Jain’s appointment is a coup for INSEAD, which in recent years has lost the distinction of being known as the best B-school in Europe to the London Business School and other rivals in Spain and Switzerland. The Financial Times now ranks INSEAD fifth, while The Economist ranks it as low as 23rd in the world. Poets&Quants ranks INSEAD fifth among non-U.S. schools, behind London, IESE in Spain, IMD in Switzerland, and IE Business School in Spain. Clearly, Jain’s job will be to return INSEAD, based in France with campuses in Singapore and Abu Dhabi, to its earlier status as the best business school outside the U.S.
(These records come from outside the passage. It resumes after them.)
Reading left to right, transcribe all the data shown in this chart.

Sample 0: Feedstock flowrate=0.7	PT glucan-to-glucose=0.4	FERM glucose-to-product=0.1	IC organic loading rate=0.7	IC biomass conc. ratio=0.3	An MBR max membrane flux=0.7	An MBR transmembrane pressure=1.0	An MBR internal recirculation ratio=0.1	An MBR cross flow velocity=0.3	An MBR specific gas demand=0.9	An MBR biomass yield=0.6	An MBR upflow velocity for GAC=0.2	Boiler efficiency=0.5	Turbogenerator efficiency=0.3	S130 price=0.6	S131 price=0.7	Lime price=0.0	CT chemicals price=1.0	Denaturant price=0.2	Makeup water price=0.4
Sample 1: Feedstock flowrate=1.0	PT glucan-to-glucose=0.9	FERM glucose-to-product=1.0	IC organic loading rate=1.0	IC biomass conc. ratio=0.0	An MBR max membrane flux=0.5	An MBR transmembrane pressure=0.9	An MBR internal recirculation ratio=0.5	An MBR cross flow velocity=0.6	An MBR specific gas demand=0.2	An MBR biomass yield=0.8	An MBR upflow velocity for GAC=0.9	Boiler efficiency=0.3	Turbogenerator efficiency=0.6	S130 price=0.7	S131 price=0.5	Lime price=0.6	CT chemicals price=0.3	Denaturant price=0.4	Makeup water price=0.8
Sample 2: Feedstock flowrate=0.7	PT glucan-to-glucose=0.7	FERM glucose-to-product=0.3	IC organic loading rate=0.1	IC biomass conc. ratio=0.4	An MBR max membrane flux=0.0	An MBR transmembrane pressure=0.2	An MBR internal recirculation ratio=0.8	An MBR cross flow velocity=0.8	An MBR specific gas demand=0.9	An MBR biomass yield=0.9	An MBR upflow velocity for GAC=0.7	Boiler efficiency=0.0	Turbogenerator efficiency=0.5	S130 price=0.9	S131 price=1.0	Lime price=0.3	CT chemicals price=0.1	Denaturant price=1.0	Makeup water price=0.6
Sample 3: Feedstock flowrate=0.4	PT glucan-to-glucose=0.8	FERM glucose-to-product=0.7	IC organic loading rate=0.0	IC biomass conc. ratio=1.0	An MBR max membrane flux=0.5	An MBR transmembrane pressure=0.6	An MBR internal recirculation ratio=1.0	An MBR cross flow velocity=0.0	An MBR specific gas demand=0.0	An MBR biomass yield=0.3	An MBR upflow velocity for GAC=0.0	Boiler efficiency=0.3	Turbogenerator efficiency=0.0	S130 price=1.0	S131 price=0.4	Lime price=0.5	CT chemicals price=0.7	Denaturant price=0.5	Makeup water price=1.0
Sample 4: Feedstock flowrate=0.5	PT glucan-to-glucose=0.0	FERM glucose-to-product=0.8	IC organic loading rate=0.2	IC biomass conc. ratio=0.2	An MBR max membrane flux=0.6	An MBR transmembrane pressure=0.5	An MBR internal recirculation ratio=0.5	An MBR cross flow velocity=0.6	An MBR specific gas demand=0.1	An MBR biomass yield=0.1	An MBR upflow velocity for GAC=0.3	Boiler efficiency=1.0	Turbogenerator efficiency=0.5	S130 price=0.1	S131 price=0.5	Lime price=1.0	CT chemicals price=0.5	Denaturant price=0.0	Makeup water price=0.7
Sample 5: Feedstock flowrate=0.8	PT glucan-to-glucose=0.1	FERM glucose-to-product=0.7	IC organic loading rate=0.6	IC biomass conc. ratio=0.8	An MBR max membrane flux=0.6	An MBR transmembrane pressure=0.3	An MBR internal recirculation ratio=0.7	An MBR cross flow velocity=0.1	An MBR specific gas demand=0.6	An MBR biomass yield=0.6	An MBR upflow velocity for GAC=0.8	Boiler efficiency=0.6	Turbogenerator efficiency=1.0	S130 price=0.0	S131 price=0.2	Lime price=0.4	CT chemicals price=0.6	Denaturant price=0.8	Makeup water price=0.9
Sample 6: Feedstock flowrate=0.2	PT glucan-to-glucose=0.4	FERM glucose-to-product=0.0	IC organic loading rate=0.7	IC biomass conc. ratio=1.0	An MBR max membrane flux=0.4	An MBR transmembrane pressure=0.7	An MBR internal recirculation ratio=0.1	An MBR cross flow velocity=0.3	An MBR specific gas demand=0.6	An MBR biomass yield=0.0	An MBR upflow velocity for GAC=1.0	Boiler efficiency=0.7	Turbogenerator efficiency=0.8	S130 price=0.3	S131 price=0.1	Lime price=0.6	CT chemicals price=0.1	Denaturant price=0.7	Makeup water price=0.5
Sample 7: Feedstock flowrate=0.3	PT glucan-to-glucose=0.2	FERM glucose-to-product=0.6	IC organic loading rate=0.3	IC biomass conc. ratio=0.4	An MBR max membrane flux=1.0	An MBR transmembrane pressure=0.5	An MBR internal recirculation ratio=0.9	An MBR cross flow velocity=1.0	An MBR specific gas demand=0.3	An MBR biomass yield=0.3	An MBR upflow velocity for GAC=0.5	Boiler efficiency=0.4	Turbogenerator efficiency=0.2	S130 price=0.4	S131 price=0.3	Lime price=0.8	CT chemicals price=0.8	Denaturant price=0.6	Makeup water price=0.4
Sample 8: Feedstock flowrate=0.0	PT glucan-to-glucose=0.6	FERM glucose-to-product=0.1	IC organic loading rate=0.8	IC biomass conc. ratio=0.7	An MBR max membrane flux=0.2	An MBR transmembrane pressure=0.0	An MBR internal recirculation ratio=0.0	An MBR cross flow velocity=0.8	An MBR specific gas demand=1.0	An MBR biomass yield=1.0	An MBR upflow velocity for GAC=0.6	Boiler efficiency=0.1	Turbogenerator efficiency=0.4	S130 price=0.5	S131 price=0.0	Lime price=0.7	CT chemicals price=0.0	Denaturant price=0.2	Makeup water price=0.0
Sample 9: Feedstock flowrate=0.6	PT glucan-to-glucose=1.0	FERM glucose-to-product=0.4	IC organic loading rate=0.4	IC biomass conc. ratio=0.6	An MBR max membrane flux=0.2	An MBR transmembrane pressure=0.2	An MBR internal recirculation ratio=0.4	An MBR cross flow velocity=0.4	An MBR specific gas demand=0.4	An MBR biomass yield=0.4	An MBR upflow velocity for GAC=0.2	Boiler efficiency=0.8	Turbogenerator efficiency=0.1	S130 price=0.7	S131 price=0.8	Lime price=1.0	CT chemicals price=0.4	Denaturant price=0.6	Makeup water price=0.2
“What attracts me to INSEAD is that it is a true global brand in management education, one with enduring passion and inspired vision,” Jain said in a statement. “The values that drive INSEAD — including a deep respect for the power of diversity; a desire to link theory and practice to address important managerial issues; and an entrepreneurial approach to teaching and research — are ideal to meet the opportunities and challenges facing organisations in the coming years.”
Jain’s departure is a significant loss for the Kellogg School. He is an exceptionally gifted professor who was widely liked and admired by students and faculty alike. Jain understood the importance of the Kellogg School’s unique student-driven culture and had long been its biggest champion, outside of Don Jacobs, the legendary Kellogg dean who he succeeded.
A noted scholar in marketing and entrepreneurship, Jain has published some 60 articles in scholarly and professional journals and three books. He has presented and lectured at universities throughout the world, and is the recipient of numerous awards for teaching and scholarship.
Jain brings unusual experience to the job, having taken over the school in 2001 for an eight-year stint as dean. It was a difficult time, at least from a rankings standpoint. Kellogg went from being number one in the BusinessWeek rankings in 2002 to number three when Jain left in 2009. In The Financial Times surveys, the school fell from ninth place in 2001 to 21st in 2009 as the FT’s methodology began to favor non-U.S. schools.
Jain has been a member of review committees at Harvard, UCLA, the Chinese University of Hong Kong, and Northwestern. He is a graduate of Guwahati University in India and received a Masters in management science and a PhD in marketing from the University of Texas at Dallas. He serves on international advisory boards and councils such as the Sasin Graduate Institute of Business Administration (Chulalongkorn University), the Carey Business School (Johns Hopkins), and American University in Cairo, and Nyenrode University (Netherlands). He is a member of the American Marketing Association and The Institute of Management Sciences, and has consulted with such companies as IBM, UBS, AT&T, Nestle, Abbott, Boeing, Accenture, Thompson Electronics, and American Express. He is currently Executive Editor of the Sasin Journal of Management (Thailand) and a member of the Editorial Board of the Asian Journal of Marketing (Singapore). He has also been a member of the editorial boards of the Journal of American Statistics Association; Management Science; Marketing Science; the Journal of Business and Economic Statistics, and the Journal of Marketing Research.
Apart from teaching, Jain is currently involved in two social projects: creating a business school in Bangladesh, focusing on entrepreneurship and small business management, for women from countries such as Afghanistan, Sri Lanka and Pakistan; and starting a full-fledged university in Angola. He is a director of John Deere, the Northern Trust, Reliance Industries and Media Bank.
“Management education must include social and environmental elements of the ecosystem,” says Jain. “For global prosperity and peace to come in the world, we have to target women. These are all values that are central to INSEAD, which has always had a global approach, has emphasised diversity in its Faculty, staff, and student body, and strives for innovation backed by intensive research.”